Copia parola per parola, dal testo della pagina riportato sotto, il passo che va da "venerdì 6 aprile" fino a "lavoro, a Mosca.".

═══ Testo della pagina

Il Cremlino visto da un criminologo

venerdì 6 aprile 2012


Piccoli episodi rivelatori della Russia di Putin. Un diplomatico italiano, Giorgio Mattioli, responsabile dell'Istituto Italiano di Cultura di San Pietroburgo, è stato aggredito, picchiato e derubato mentre rincasava. Ha ora una prognosi di 10 giorni in ospedale e almeno 5 settimane di convalescenza. L'episodio non sembra proprio politico, ma causato dalla piccola criminalità. Sempre ieri, una giornalista della Novaya Gazeta, Yelena Milashina, è stata picchiata e derubata mentre tornava a casa dal lavoro, a Mosca.

══════
═══ Righe mostrate

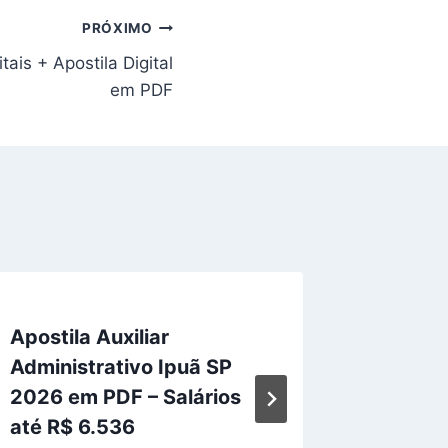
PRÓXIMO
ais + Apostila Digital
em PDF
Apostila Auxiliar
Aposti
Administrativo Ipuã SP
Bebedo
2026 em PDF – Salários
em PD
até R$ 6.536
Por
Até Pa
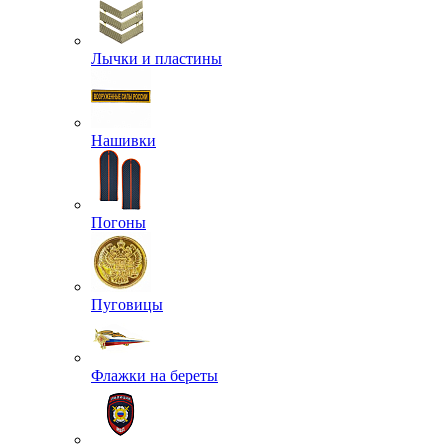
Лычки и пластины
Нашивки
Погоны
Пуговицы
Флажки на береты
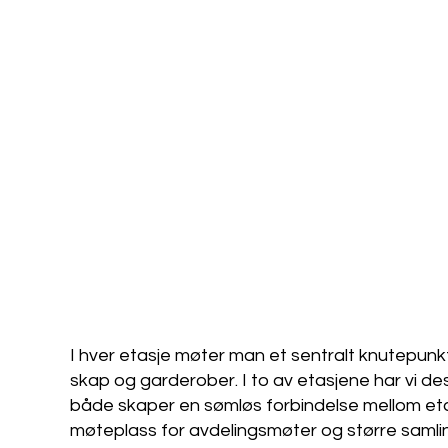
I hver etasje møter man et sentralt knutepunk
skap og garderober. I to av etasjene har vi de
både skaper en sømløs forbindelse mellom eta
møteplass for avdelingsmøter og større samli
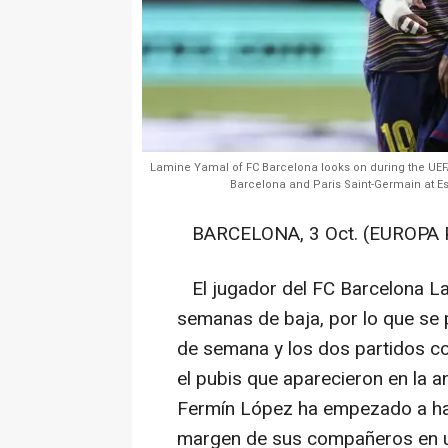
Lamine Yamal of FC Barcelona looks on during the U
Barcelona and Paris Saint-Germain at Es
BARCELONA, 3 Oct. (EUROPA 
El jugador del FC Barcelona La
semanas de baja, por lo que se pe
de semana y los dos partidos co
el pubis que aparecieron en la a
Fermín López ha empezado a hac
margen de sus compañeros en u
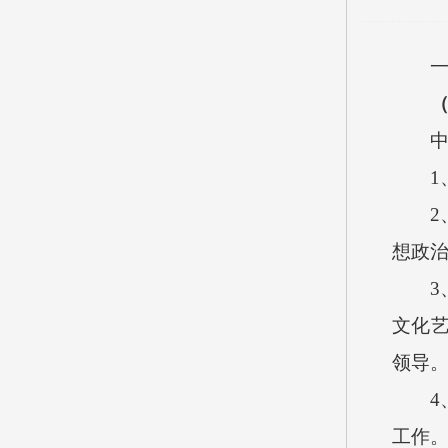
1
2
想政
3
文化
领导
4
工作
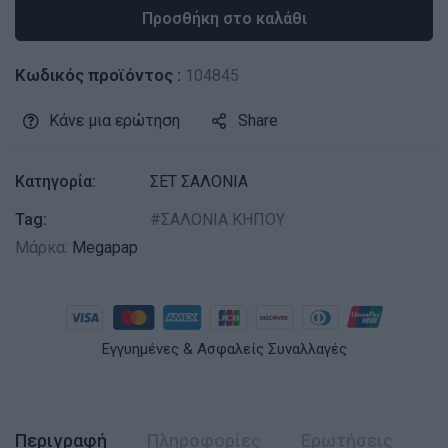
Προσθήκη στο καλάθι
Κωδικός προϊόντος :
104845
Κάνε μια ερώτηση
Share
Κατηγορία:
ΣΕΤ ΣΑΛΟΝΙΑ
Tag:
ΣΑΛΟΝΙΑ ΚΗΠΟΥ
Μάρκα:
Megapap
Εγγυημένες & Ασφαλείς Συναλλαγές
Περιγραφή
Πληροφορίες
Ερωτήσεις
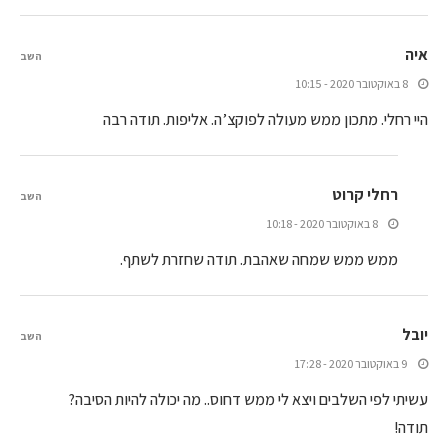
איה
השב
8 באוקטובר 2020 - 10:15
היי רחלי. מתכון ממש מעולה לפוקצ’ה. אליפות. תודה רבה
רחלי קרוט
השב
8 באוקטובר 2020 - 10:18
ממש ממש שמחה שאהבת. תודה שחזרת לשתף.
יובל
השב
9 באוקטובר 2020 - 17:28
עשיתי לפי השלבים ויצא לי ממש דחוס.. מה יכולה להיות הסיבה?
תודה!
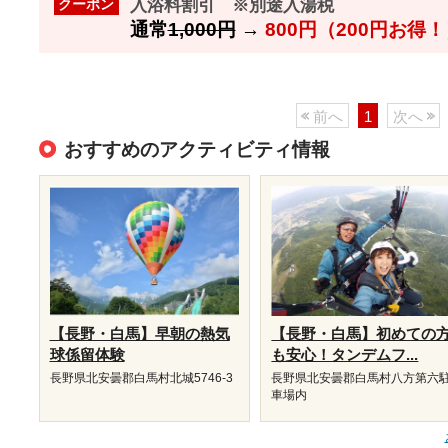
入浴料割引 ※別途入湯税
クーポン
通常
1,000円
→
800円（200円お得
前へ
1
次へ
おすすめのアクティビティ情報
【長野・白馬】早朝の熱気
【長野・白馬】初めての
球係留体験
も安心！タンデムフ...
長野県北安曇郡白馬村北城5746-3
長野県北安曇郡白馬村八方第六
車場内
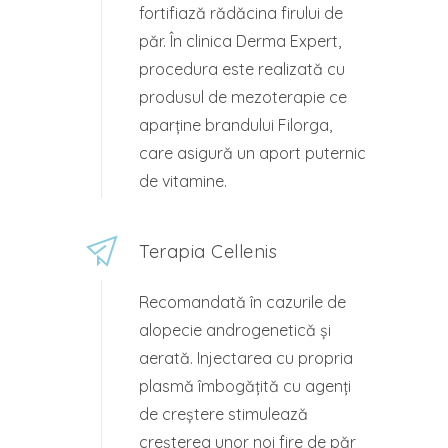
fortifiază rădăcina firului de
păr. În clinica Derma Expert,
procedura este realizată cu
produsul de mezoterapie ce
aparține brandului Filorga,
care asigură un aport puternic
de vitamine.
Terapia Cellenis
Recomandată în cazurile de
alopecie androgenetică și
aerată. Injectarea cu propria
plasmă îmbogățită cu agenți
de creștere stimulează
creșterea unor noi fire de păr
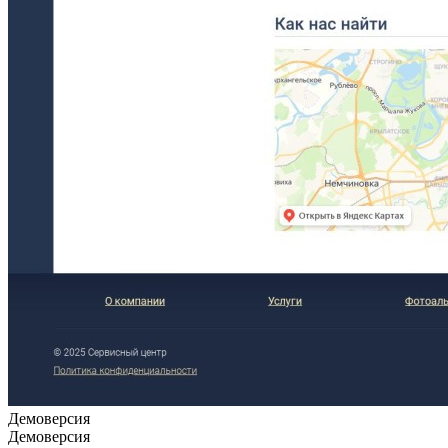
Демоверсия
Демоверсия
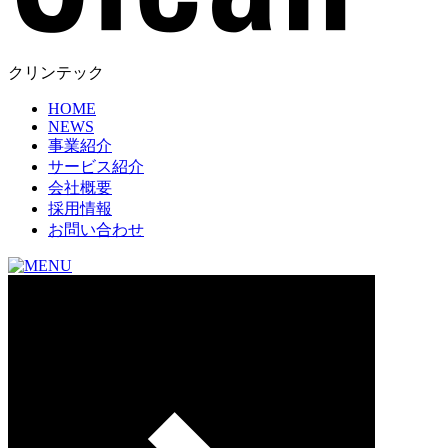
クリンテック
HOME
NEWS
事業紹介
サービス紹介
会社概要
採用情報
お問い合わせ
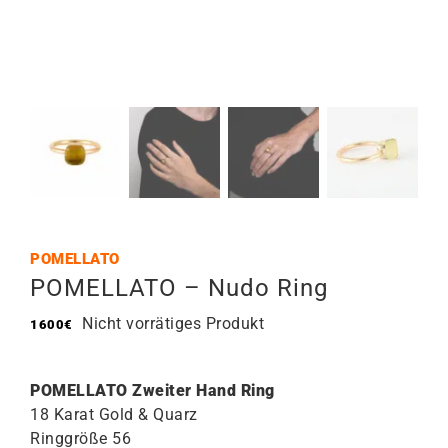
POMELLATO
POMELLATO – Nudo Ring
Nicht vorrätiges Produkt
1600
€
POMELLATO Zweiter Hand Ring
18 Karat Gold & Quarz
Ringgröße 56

══════
═══ Righe mostrate

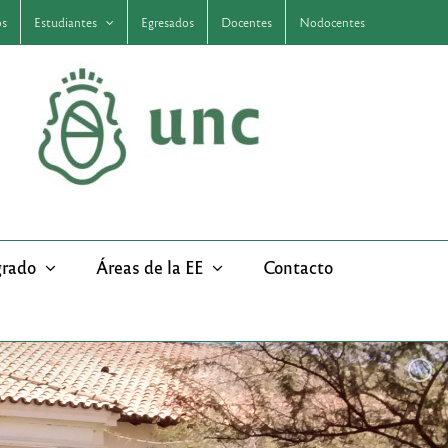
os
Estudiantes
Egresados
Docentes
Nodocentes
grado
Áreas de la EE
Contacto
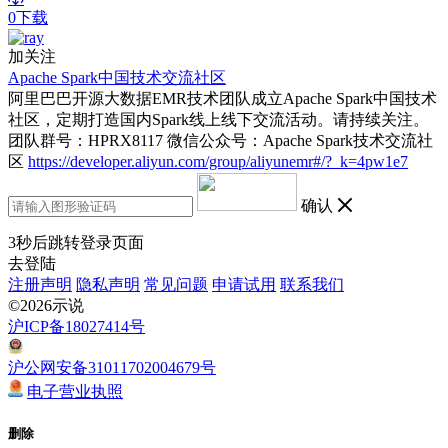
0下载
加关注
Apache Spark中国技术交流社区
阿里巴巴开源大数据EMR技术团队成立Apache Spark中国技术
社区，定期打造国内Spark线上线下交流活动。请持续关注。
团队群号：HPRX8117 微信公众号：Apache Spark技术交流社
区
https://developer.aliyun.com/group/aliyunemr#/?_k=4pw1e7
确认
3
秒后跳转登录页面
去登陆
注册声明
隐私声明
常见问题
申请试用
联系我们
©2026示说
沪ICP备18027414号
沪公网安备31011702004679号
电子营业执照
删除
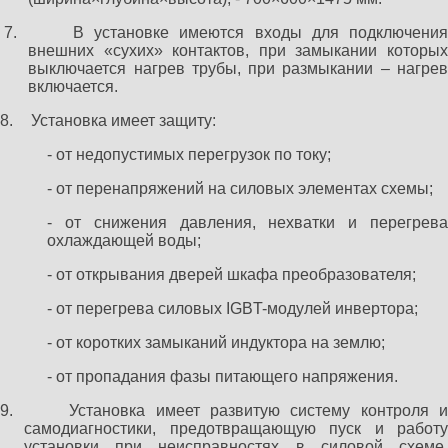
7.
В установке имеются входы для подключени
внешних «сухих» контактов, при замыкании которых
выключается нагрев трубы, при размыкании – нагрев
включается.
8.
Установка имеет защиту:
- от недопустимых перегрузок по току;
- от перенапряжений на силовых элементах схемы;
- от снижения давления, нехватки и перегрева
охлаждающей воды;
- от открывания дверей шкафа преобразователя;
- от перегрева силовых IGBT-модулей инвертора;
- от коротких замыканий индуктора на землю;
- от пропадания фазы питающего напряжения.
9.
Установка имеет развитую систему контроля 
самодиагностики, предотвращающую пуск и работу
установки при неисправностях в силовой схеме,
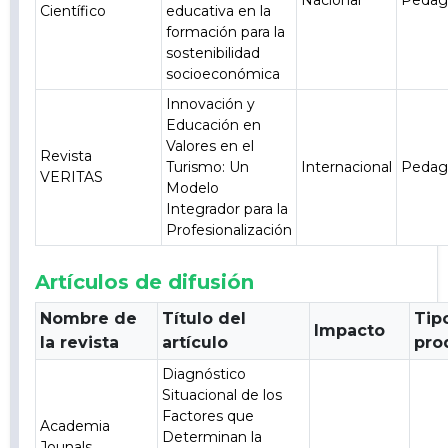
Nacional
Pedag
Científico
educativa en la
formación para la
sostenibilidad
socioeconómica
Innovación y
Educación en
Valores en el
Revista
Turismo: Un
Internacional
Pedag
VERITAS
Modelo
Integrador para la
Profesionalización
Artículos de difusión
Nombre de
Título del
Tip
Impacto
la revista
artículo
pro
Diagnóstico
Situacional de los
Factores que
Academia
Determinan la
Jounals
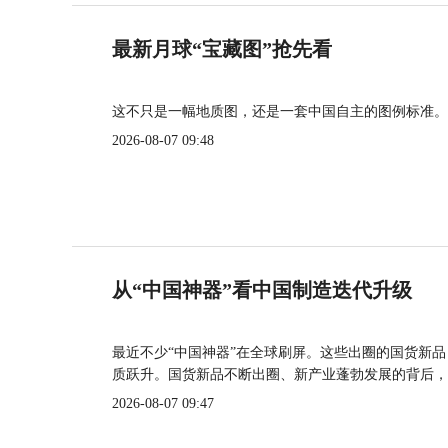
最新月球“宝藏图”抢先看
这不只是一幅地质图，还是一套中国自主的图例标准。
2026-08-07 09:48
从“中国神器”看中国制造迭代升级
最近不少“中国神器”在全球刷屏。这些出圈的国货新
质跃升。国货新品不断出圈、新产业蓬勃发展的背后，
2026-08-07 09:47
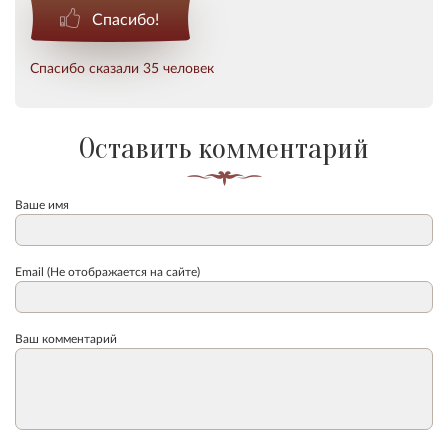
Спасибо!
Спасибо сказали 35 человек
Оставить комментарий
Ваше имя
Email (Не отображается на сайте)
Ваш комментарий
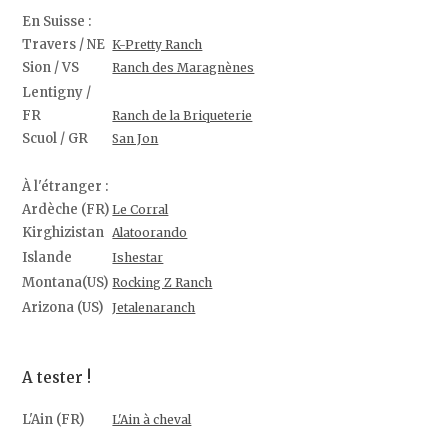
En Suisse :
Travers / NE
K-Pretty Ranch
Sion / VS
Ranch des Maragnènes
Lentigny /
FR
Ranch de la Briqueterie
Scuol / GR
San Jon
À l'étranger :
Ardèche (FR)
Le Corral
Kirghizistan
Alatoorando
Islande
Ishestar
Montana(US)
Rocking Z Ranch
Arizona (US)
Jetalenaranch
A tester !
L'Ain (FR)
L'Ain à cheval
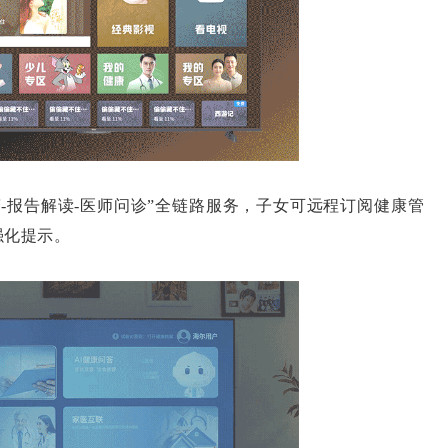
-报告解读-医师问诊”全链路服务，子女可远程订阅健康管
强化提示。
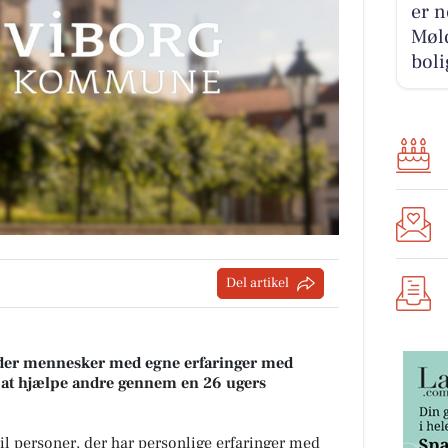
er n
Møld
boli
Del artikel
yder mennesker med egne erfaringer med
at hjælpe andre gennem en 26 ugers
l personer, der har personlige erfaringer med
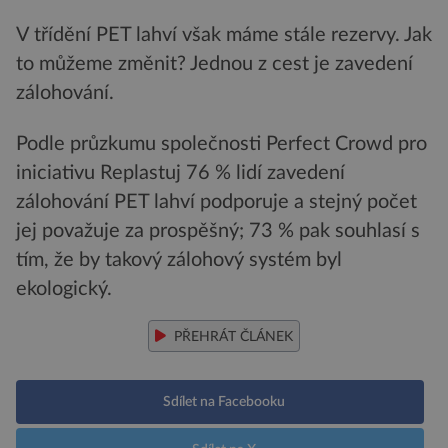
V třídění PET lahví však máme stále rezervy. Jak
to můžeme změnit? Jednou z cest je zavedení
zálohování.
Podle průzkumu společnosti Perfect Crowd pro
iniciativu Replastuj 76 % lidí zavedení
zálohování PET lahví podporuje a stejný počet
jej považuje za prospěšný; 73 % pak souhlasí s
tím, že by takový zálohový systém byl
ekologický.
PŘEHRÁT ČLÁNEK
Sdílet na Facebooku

══════
═══ Righe mostrate

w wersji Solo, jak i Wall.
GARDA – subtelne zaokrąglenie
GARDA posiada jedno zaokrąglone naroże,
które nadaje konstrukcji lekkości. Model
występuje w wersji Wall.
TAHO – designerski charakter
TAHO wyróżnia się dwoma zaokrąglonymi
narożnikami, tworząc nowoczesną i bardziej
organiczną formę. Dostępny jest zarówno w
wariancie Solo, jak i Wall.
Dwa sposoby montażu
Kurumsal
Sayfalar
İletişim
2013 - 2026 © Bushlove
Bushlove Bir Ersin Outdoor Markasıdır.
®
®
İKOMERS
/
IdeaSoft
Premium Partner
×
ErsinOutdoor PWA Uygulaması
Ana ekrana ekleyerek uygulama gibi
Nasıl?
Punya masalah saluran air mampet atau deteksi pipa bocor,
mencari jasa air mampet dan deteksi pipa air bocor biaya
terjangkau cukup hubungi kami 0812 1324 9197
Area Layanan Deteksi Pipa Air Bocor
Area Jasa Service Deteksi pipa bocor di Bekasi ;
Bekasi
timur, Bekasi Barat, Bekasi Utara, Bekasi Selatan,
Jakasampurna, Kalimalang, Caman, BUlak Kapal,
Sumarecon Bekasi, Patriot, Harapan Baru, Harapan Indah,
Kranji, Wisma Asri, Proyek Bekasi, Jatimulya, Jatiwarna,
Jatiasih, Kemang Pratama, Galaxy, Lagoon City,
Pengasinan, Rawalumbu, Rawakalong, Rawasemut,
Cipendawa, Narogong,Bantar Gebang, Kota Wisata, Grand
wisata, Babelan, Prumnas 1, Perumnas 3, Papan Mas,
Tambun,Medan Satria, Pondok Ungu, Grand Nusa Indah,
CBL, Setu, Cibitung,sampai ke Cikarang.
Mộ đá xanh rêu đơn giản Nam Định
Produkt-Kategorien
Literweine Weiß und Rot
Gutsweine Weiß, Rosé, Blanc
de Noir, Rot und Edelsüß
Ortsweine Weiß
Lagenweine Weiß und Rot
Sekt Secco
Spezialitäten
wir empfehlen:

══════

__Soluzione__
venerdì 6 aprile 2012


Piccoli episodi rivelatori della Russia di Putin. Un diplomatico italiano, Giorgio Mattioli, responsabile dell'Istituto Italiano di Cultura di San Pietroburgo, è stato aggredito, picchiato e derubato mentre rincasava. Ha ora una prognosi di 10 giorni in ospedale e almeno 5 settimane di convalescenza. L'episodio non sembra proprio politico, ma causato dalla piccola criminalità. Sempre ieri, una giornalista della Novaya Gazeta, Yelena Milashina, è stata picchiata e derubata mentre tornava a casa dal lavoro, a Mosca.